Na alle typetjes valt dan toch de naam ‘Patrick Cohen’. Dieudonné maakt zijn zin niet af. Hij kijkt afwachtend de zaal in. Een jonge witte fan met studieus brilletje zet zijn hand aan zijn mond en schreeuwt.

„Zes miljoen!”

Mediahypes

Na de hoogoplopende politieke polemiek in januari was Dieudonné alweer maanden uit het nieuws. Frankrijk is tien mediahypes verder. Maar het debat over antisemitisme ging wel door. De schietpartij eind mei in het Joods Museum in Brussel, waarbij vier mensen om het leven kwamen, leidde tot Franse introspectie toen de verdachte een Fransman van Algerijnse afkomst bleek te zijn.

Mehdi N. was een teruggekeerde Syrië-ganger, de permanente vrees van de veiligheidsdiensten nu er zo’n 700 Franse jihadisten in het Midden-Oosten zijn.

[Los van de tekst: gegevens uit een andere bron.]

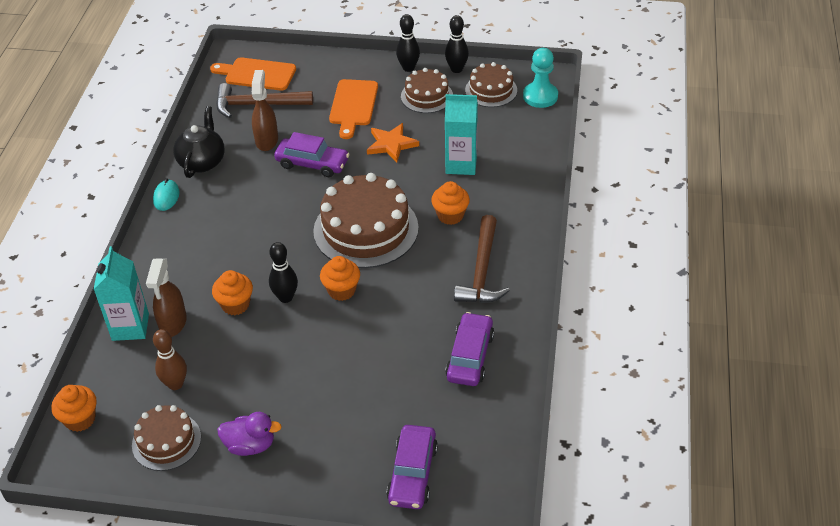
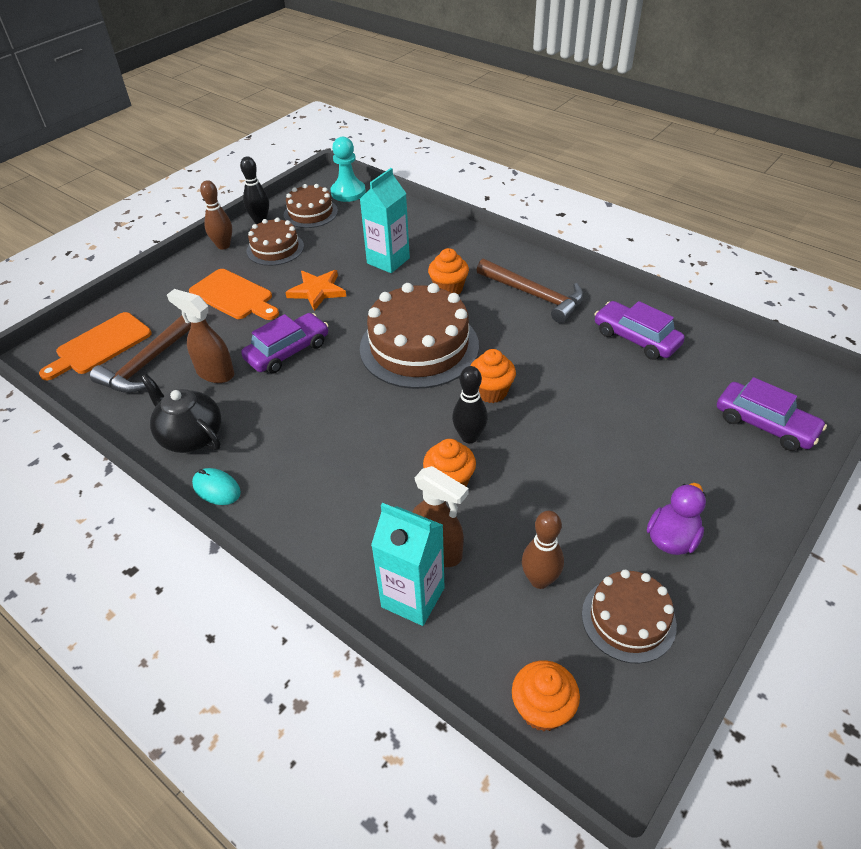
camera: 60 degrees left, 0 degrees up
black bowling pin [396,14,420,72] -> brown bowling pin [200,180,232,250]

Zijn cv deed veel denken aan dat van Mohamed Merrah, de ‘scootermoordenaar’ die in 2012 bij een Joodse school in Toulouse zeven slachtoffers maakte. Beiden radicaliseerden in Franse cellen, beiden kregen militaire training bij extremisten in het buitenland. En beiden keerden zich, eenmaal terug in Europa, tegen Joodse doelwitten. De beveiliging van Joodse culturele centra, synagogen en scholen is sinds de aanslag in Brussel nog wat verder opgevoerd.

„De Joodse gemeenschap leeft in angst”, zegt Sammy Ghozlan. Zijn Bureau National de Vigilance Contre l’Antisémitisme registreert sinds het begin van de ‘tweede Palestijnse intifada’ (in 2000) alle Franse meldingen van geweld en dreigementen. Het constateert een „scherpe toename”, en nergens in Europa is die zo sterk als in Frankrijk. „We krijgen gegarandeerd meer van dit soort aanslagen”, voorspelt hij.

„Zaterdag nog bij de synagoge aan de rue Julien-Lacroix in Parijs”, zegt Ghozlan. „ME’ers die daar voor veiligheid moeten zorgen werden bedreigd door onbekenden op scooters. Een van hen zwaaide met een kalasjnikov. Dat is toch onvoorstelbaar? Voor mij is dat een duidelijk geval van antisemitisme.”

Hij noemt een ander geval waarbij een schoolmeisje deze maand in de metro voor „vieze Jood” werd uitgemaakt. „Het komt door de Joden dat er crisis is” en „Hitler heeft zijn werk niet afgemaakt”, zouden de daders hebben gezegd.

Volgens Ghozlan durven jongeren nauwelijks meer met een keppeltje de straat op. (Zelf draagt hij overigens een prominent exemplaar met het logo van Dolce & Gabbana.) Ouders halen kun kinderen van openbare scholen die ze verruilen voor privéscholen van Joodse of zelfs katholieke signatuur, van oudsher niet het meest voor de hand liggende toevluchtsoord voor Joodse families en hun kinderen.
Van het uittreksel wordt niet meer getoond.